▸ **Task statement**
An exact transcription is needed of the lines below from the one with "3.机器人分拣及包装系统" through the one with "# Appium Testing Framework for Calculator App", with no other lines and no pictures.

**** Exercise inputs ****

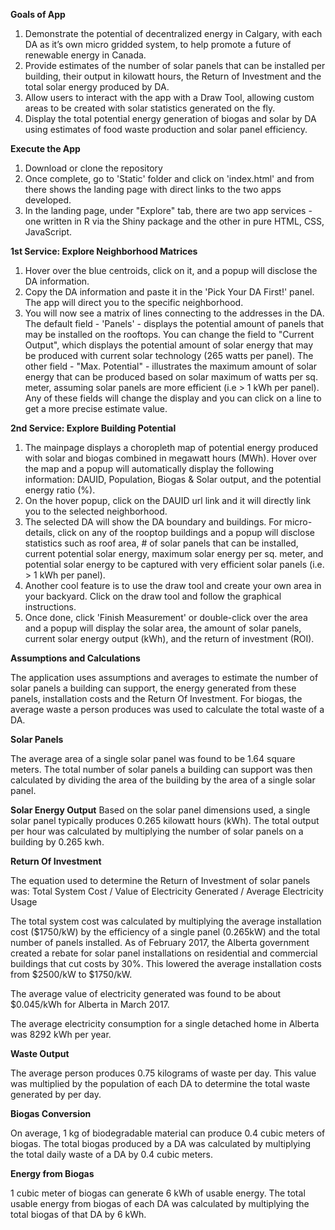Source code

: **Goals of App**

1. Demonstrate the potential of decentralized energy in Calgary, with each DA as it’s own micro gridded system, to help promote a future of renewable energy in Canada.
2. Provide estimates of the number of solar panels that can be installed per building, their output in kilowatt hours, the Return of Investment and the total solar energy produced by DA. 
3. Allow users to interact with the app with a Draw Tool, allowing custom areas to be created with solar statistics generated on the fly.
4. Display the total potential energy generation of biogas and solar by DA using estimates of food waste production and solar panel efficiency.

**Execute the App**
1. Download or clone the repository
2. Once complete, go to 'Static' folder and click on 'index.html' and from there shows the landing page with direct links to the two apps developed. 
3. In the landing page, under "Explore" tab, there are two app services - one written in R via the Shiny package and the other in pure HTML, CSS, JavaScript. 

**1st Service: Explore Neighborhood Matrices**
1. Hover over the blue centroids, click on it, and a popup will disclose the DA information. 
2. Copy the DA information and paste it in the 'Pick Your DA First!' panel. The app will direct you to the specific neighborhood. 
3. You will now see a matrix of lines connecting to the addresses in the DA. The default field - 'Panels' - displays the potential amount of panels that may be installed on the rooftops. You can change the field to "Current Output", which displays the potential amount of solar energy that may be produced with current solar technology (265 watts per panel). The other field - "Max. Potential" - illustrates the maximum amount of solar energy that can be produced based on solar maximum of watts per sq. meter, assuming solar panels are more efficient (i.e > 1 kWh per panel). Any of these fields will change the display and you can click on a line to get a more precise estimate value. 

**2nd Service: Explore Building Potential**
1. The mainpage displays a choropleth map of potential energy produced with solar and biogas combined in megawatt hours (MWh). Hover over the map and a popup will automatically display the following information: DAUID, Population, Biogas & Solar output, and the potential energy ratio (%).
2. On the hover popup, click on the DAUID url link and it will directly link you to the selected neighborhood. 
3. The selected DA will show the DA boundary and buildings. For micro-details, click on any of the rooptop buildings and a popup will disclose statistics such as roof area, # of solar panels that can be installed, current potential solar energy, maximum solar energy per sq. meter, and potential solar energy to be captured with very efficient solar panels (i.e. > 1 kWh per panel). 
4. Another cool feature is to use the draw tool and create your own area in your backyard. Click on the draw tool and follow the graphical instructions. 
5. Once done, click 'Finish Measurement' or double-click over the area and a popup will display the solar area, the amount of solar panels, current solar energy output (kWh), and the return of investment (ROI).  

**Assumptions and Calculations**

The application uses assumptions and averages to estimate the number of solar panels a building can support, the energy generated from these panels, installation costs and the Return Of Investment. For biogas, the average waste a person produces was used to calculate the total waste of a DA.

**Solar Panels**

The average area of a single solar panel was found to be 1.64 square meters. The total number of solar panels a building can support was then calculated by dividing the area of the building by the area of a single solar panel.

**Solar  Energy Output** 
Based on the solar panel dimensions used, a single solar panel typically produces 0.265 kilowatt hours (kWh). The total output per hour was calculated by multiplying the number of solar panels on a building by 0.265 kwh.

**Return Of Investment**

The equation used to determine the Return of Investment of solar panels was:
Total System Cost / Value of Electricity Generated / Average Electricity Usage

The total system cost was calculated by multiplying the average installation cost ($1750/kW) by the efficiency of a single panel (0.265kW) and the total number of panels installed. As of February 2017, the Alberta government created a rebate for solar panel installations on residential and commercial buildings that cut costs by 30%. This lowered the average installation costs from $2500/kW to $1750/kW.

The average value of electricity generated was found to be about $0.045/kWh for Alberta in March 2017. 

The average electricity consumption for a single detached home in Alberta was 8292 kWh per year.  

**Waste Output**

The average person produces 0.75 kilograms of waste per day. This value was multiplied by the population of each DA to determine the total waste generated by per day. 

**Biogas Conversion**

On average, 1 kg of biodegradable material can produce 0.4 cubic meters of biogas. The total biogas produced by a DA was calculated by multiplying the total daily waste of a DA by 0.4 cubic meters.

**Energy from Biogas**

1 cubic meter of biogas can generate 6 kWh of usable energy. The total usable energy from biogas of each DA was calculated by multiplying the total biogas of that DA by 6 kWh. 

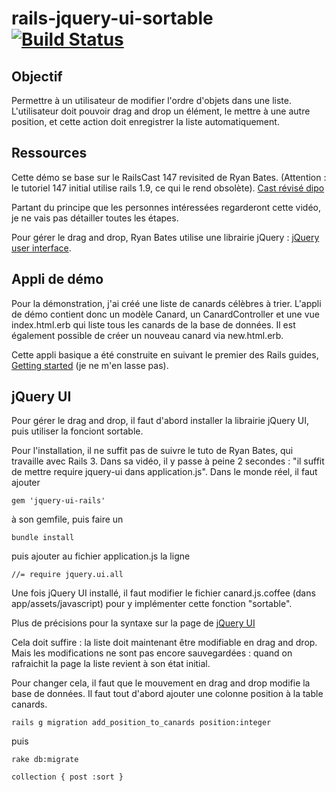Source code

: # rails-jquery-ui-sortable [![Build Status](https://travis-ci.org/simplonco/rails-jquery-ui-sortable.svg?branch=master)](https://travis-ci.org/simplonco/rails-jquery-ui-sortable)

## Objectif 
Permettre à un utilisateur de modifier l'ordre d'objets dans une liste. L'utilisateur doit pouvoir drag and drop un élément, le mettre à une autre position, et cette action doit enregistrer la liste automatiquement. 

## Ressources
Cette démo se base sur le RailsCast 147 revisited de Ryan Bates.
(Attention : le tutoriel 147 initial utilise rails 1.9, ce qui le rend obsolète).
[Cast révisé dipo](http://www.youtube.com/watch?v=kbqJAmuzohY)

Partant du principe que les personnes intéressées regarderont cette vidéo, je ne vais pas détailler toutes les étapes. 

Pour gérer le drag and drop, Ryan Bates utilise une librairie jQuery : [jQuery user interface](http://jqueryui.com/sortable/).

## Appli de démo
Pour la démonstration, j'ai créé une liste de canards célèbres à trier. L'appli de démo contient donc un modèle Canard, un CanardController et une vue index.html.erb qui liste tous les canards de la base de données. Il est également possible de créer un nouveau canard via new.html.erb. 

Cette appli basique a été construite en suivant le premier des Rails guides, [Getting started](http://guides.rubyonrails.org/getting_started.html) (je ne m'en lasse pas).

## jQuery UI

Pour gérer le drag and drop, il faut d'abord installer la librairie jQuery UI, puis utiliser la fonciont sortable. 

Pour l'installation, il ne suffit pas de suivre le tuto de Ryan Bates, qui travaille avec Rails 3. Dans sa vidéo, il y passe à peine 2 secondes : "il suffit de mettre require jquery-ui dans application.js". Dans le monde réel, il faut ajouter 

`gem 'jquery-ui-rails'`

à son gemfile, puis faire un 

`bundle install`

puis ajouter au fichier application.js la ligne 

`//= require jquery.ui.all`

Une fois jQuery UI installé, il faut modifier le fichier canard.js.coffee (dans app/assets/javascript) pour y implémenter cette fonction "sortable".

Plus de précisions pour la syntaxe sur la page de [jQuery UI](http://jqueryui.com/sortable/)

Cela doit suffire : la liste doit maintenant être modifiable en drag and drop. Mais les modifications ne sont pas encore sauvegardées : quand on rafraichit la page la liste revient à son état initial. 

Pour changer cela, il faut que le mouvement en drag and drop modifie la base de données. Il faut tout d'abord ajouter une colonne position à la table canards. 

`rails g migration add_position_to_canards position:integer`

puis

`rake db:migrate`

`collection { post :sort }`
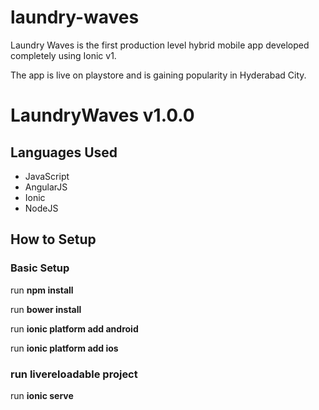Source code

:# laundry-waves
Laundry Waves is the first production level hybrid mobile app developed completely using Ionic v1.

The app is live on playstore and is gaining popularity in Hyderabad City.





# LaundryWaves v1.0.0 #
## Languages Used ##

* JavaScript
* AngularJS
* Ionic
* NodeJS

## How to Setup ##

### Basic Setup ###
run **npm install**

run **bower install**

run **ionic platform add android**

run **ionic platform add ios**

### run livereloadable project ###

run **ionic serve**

****
**** Exercise inputs ****

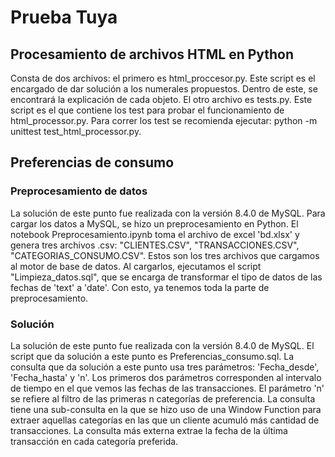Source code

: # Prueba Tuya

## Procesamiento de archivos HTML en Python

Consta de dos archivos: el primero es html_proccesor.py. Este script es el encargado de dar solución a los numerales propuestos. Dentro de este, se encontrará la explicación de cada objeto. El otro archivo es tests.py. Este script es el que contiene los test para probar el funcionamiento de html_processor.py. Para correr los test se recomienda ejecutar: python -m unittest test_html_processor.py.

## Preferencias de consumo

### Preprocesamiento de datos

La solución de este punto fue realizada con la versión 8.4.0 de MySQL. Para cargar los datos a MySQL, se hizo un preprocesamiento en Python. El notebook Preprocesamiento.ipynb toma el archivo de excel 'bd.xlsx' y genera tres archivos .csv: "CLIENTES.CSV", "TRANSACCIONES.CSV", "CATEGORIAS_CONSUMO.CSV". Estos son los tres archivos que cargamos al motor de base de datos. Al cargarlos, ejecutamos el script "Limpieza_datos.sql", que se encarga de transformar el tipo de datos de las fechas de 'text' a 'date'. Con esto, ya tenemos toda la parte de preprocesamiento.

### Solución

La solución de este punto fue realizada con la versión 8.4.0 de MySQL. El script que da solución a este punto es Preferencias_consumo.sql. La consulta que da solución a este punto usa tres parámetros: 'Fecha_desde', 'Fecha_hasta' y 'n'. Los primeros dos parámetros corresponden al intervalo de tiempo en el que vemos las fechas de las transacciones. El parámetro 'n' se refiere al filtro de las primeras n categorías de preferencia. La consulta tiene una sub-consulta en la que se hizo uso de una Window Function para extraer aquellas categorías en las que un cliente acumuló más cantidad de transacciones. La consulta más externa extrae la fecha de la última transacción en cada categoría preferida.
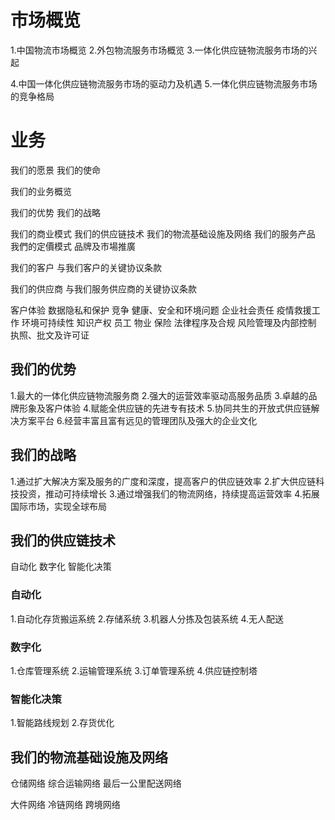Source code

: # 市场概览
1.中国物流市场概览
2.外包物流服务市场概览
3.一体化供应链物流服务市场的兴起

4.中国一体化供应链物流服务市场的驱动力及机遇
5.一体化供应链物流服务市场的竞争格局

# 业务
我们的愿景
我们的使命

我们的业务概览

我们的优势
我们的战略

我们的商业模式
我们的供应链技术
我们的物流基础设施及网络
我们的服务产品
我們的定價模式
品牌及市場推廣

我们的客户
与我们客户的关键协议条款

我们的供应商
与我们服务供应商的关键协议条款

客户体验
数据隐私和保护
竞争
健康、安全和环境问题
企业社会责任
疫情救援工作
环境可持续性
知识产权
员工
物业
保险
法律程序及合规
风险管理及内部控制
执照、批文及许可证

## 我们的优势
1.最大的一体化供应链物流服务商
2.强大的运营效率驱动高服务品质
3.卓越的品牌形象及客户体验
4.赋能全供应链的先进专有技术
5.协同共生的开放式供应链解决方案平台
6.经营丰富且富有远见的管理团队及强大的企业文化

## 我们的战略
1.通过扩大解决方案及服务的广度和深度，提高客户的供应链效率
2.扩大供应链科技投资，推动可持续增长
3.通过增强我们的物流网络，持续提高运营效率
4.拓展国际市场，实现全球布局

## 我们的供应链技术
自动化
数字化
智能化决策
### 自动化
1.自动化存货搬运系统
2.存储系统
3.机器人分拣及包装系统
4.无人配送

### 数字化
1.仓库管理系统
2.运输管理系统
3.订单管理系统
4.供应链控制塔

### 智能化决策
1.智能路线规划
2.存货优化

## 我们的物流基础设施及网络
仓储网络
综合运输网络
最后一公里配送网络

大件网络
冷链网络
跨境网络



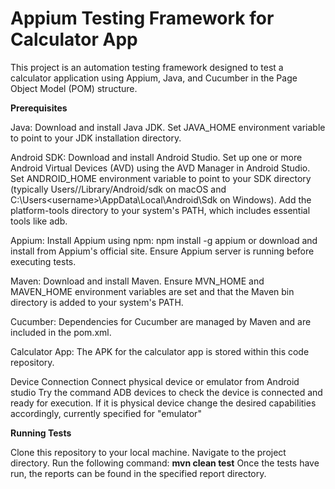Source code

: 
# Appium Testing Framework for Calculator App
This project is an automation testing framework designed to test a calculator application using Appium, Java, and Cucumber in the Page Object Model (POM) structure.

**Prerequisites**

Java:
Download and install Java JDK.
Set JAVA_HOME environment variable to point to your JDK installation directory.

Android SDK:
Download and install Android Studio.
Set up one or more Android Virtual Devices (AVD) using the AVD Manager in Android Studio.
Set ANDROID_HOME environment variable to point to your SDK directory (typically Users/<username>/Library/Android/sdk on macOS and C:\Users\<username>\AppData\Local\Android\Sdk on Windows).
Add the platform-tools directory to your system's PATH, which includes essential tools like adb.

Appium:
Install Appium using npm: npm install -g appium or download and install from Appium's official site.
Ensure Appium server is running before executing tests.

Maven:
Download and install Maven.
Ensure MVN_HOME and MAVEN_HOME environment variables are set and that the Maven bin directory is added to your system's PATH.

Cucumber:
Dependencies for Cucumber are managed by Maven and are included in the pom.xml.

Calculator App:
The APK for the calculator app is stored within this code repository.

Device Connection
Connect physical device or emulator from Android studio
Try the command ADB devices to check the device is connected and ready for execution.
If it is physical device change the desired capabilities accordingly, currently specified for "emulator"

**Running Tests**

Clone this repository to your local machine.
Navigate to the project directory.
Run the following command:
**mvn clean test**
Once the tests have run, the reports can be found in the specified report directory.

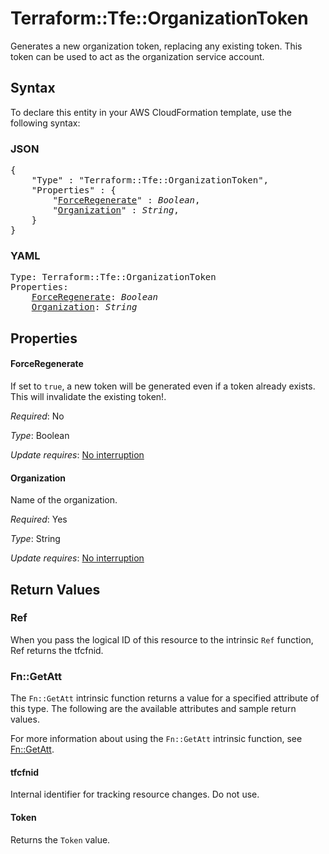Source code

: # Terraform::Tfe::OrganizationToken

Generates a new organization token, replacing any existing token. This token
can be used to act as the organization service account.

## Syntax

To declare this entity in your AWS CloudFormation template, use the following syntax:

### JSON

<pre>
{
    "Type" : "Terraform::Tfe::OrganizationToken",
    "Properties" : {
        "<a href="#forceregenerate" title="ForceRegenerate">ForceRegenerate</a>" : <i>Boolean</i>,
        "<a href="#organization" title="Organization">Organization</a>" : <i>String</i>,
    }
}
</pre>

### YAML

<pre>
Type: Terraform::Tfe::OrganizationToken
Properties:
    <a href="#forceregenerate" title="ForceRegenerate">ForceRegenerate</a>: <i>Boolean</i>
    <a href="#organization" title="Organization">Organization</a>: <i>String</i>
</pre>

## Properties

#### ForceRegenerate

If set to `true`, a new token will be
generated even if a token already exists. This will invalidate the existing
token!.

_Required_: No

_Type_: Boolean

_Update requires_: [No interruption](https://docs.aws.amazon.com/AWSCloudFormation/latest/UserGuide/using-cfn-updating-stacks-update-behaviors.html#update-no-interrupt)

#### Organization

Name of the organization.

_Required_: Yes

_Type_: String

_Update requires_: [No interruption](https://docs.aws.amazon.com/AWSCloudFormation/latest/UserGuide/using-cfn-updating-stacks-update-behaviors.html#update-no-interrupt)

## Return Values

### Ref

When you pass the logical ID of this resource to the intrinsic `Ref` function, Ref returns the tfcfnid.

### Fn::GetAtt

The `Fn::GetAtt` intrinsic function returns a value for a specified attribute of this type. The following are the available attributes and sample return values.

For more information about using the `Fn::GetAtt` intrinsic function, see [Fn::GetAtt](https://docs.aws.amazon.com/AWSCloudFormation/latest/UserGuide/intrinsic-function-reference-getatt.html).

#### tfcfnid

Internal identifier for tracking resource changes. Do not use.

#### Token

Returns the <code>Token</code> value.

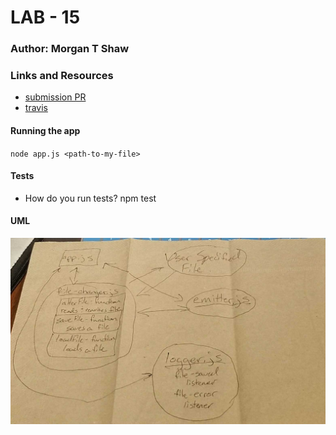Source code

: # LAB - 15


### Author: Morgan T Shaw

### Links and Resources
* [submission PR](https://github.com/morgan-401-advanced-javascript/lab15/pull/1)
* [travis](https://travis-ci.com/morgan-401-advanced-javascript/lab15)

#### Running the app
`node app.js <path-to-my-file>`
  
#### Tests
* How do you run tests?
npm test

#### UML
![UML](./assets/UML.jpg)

****

▸ **Solution to the problem**
3.机器人分拣及包装系统
4.无人配送

### 数字化
1.仓库管理系统
2.运输管理系统
3.订单管理系统
4.供应链控制塔

### 智能化决策
1.智能路线规划
2.存货优化

## 我们的物流基础设施及网络
仓储网络
综合运输网络
最后一公里配送网络

大件网络
冷链网络
跨境网络



Source code

: 
# Appium Testing Framework for Calculator App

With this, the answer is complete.